Extinction Rebellion Bury St Edmunds accuse Suffolk Police of 'wasting resources' after armed officers called to lone protester sitting in town centre road
Police have been accused of over-reacting to a protest involving a lone woman sitting in a Bury St Edmunds town centre road after six officers including two who were armed attended.
Extinction Rebellion protester Mandy Leathers stopped traffic for about 20 minutes on Saturday after sitting in the road, on Angel Hill, wearing a sign which read ‘I’m terrified for my grandson’s future because of the climate crisis’.
She was among more than 200 people across the country who blocked roads to speak out about what they see as Government 'inaction' on climate two years on from Parliament’s declaration of an environment and climate emergency.
Police arrived within five minutes of her protest to block the road in both directions with three vehicles, with at least six officers at the scene including two who were armed - and a spokesman said this was because they were among the closest units to the scene.
After about 20 minutes, the 54-year-old protester stood up and moved out of the road.
She wasn't arrested and she continued to stand with her sign visible to traffic and pedestrians until noon before walking into the Abbey Gardens.
The climate change action group has questioned the amount of resources sent to deal with a lone protester.
Lark Oakwood, spokesperson for Extinction Rebellion Bury St Edmunds, said: “This might be considered over-policing or a waste of resources for a single person blocking a road in a sleepy market town in Suffolk.
"The Committee on Climate Change and the National Audit Office who are tasked with monitoring the Government are warning the public that their climate plans are failing to materialise.
"Our leaders are still not taking this seriously. It’s time for ordinary people to step up and demand action.”
Mandy, a support worker and yoga teacher from Bury St Edmunds, added that she had 'no choice' but to take to the streets to 'show people government’s lack of commitment to stick to any promise of action'.

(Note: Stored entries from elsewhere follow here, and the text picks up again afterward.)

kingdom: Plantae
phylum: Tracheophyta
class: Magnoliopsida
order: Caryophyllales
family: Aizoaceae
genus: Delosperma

A Suffolk Police spokesman said it was 'always challenging' to confidently establish how many people will be present for a protest.
“Crucially, we always need to ensure the safety of all those present is the priority, be it protestors, police and other members of the public so such events can pass off peacefully and safely," he said.
"Once we were confident the numbers of protestors involved on Saturday would remain very small, some officers returned to routine patrols around the town.
"It is also worth pointing out we often send the nearest unit to attend an incident such as obstruction of the highway, and this includes roads policing officers who are armed– this wasn’t an armed incident as such."